Here we tell you what happens after you’re dead. Seriously. Okay, it’s not so serious, because you won’t actually die.
To lay the groundwork, let’s recap the scientific view of death: essentially, you drop dead and that’s the end of everything. This is the view favoured by intellectuals who pride themselves on being stoic and realistic enough to avoid cowardly refuge in Karl Marx’s spiritual ‘opium’ — the belief in an afterlife. This modern view is not a cheerful one.
But our theory of the universe, called biocentrism, in which life and consciousness create the reality around them, has no space for death at all. To fully understand this, we need to go back to Albert Einstein’s theory of relativity, one of the pillars of modern physics.
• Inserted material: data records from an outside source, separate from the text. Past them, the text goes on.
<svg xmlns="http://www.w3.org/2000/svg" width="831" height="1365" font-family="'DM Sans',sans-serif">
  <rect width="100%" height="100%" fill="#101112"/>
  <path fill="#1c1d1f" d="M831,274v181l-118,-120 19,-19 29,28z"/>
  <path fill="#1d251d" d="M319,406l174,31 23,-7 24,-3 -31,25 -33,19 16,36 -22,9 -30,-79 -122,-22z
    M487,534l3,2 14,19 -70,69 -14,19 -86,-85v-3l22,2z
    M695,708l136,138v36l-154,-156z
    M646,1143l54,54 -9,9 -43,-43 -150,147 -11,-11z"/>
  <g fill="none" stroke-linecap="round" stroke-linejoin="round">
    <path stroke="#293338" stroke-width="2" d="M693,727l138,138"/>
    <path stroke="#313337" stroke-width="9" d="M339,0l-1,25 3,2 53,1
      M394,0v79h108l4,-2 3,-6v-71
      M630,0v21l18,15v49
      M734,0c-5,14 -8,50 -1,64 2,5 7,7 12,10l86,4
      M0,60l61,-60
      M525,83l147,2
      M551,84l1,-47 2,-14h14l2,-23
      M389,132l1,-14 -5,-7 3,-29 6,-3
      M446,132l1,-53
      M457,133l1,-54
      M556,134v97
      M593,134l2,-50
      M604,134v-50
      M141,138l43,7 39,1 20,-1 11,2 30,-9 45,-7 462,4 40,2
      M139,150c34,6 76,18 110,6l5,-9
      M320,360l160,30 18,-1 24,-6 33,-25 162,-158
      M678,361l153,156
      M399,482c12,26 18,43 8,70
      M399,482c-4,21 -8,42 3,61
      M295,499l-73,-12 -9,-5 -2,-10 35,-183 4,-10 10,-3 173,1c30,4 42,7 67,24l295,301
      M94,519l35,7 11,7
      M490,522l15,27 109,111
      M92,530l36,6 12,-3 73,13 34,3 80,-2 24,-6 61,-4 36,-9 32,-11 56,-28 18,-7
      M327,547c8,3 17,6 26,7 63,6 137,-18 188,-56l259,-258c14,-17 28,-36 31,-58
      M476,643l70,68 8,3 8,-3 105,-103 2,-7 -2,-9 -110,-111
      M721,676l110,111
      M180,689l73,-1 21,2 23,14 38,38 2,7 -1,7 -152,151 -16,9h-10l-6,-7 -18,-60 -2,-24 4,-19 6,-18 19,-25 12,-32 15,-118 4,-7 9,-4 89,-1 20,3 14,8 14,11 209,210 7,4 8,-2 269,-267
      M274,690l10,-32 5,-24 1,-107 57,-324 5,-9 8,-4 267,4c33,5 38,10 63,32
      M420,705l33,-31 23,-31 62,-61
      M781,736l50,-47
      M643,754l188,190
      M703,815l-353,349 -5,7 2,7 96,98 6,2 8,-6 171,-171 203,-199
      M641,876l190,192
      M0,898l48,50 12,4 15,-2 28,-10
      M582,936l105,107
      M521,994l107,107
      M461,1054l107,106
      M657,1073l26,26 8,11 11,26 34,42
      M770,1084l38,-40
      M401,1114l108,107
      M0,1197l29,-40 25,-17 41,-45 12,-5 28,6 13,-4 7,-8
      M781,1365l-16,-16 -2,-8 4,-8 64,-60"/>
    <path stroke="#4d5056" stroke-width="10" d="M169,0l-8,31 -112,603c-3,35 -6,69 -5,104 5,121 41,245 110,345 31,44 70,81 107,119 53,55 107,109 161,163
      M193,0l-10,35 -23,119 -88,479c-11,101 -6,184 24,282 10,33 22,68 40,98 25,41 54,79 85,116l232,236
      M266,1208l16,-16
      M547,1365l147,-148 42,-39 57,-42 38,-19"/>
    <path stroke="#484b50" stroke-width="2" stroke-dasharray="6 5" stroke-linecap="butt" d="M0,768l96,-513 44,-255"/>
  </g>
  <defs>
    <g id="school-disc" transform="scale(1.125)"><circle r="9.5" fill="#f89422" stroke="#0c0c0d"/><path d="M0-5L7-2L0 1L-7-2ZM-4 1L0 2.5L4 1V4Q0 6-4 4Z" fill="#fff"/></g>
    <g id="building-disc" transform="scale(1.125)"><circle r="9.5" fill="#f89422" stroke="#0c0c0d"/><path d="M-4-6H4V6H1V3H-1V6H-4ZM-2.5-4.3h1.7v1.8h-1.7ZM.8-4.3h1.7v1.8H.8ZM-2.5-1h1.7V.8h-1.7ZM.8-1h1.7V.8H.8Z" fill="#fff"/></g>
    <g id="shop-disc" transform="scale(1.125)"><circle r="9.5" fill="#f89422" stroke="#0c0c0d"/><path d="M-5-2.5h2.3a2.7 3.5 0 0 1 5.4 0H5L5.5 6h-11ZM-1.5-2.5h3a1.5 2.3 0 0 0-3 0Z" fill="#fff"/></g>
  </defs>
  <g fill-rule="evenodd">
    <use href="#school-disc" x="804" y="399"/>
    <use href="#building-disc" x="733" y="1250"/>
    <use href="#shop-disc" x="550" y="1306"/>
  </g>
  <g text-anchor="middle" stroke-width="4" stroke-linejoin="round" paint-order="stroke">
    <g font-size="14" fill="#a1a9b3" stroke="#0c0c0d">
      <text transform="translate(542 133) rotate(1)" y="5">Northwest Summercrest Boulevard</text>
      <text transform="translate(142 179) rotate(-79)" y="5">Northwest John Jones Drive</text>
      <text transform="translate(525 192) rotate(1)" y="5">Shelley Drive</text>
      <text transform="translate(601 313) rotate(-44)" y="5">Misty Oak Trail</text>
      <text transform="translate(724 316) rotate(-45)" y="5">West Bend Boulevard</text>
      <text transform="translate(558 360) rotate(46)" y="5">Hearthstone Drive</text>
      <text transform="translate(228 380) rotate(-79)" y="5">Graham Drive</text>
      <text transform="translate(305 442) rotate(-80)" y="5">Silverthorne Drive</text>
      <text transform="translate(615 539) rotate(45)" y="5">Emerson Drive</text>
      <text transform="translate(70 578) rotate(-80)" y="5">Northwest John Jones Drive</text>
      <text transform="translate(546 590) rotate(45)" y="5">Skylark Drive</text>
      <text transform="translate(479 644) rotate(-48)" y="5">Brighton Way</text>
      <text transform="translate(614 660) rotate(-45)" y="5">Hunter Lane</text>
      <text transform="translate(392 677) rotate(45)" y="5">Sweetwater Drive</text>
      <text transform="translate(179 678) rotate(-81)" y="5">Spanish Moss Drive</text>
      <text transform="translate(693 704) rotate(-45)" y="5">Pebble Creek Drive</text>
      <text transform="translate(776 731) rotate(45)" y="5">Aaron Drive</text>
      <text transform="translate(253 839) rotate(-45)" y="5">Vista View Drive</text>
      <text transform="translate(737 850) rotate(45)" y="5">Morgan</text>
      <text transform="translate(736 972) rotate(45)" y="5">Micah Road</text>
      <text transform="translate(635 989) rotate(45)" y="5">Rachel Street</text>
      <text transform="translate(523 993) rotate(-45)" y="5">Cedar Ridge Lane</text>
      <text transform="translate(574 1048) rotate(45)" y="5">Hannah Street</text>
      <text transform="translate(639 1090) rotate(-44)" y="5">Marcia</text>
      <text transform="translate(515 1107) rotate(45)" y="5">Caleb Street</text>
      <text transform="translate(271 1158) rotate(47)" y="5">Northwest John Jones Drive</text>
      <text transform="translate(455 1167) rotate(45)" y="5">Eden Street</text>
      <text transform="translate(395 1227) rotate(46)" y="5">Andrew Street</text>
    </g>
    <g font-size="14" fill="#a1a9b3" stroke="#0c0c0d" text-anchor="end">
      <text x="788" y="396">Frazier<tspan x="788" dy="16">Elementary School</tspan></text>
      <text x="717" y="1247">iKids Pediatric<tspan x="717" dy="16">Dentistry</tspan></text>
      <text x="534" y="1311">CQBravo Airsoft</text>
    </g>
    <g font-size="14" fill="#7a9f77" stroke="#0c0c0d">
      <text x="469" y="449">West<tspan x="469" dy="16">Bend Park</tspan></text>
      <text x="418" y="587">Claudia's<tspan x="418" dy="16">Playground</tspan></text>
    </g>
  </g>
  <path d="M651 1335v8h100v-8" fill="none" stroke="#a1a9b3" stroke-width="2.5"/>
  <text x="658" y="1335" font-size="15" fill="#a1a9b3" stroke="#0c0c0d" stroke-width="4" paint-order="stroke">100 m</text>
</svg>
An important consequence of his work is that the past, present and future are not absolutes, demolishing the idea of time as inviolable.
‘If you try to get your hands on time,’ said the physicist Julian Barbour, ‘it’s always slipping through your fingers. People are sure that it’s there but they can’t get hold of it. Now my feeling is that they can’t get hold of it because it isn’t there at all.’
He and many other physicists see each individual moment as a whole, complete and existing in its own right. We live in a succession of ‘Nows’. ‘We have the strong impression that [things] are there in definite positions relative to each other,’ says Barbour. ‘[But] there are Nows, nothing more, nothing less.’
Indeed, Einstein’s colleague, John Wheeler (who popularised the word ‘black hole’) also postulated that time is not a fundamental aspect of reality. In 2007, his ‘delayed-choice’ experiment showed that you could retroactively influence the past by altering a particle of light, called a photon, in the present. As light passed a fork in the experimental apparatus, it had to decide whether to behave like particles or waves. Later on (after the light had already passed the fork),a scientist could turn a switch on or off. What the scientist did at that moment retroactively determined what the particle actually did at the fork in the past.
These and other experiments increasingly show that the flow of time is illusory. But how can we make sense of a world where time doesn’t exist? And what does it tell us about death?
Biocentrism sheds some light. Werner Heisenberg, the eminent Nobel physicist who pioneered quantum mechanics, once said: ‘Contemporary science, today more than at any previous time, has been forced by nature herself to pose again the question of the possibility of comprehending reality by mental processes.’ It turns out that everything we see and experience is a whirl of information occurring in our head. We are not just objects embedded in some external matrix ticking away ‘out there’. Rather, space and time are the tools our mind uses to put it all together.
Of course, as you’re reading this, you’re experiencing a ‘now’. But consider: from your great-grandmother’s perspective, your nows exist in her future and her great-grandmother’s nows exist in her past. The words ‘past’ and ‘future’ are just ideas relative to each individual observer.
So what happened to your great-grandmother after she died? To start with — since time doesn’t exist — there is no ‘after death’, except the death of her physical body in your now. Since everything is just nows, there is no absolute space/time matrix for her energy to dissipate — it’s simply impossible for her to have ‘gone’ anywhere.
Think of it like one of those old phonographs. The information on the record is turned into a three-dimensional reality that we can experience a moment at a time. All the other information on the record exists as potential. Any causal history leading up to the ‘now’ being experienced can be thought of as the ‘past’ (ie, the songs that played before wherever the needle is), and any events that follow occur in the ‘future’; these parallel nows are said to be in superposition. Likewise, the before-death state, including your current life with its memories, goes back into superposition, into the part of the record that represents just information.
In short, death does not actually exist. Instead, at death, we reach the imagined border of ourselves, the wooded boundary where, in the old fairy tale, the fox and the hare say goodnight to each other. And if death and time are illusions, so too is the continuity in the connection of nows. Where, then, do we find ourselves? On rungs that can be shuffled and reshuffled anywhere, ‘like those’, as Ralph Waldo Emerson put it in 1842, ‘that Hermes won with dice, of the Moon, that Osiris might be born.’
Einstein knew this. In 1955, when his lifelong friend Michele Besso died, he wrote: ‘Now he has departed from this strange world a little ahead of me. That means nothing. People like us, who believe in physics, know that the distinction between past, present and future is only a stubbornly persistent illusion.’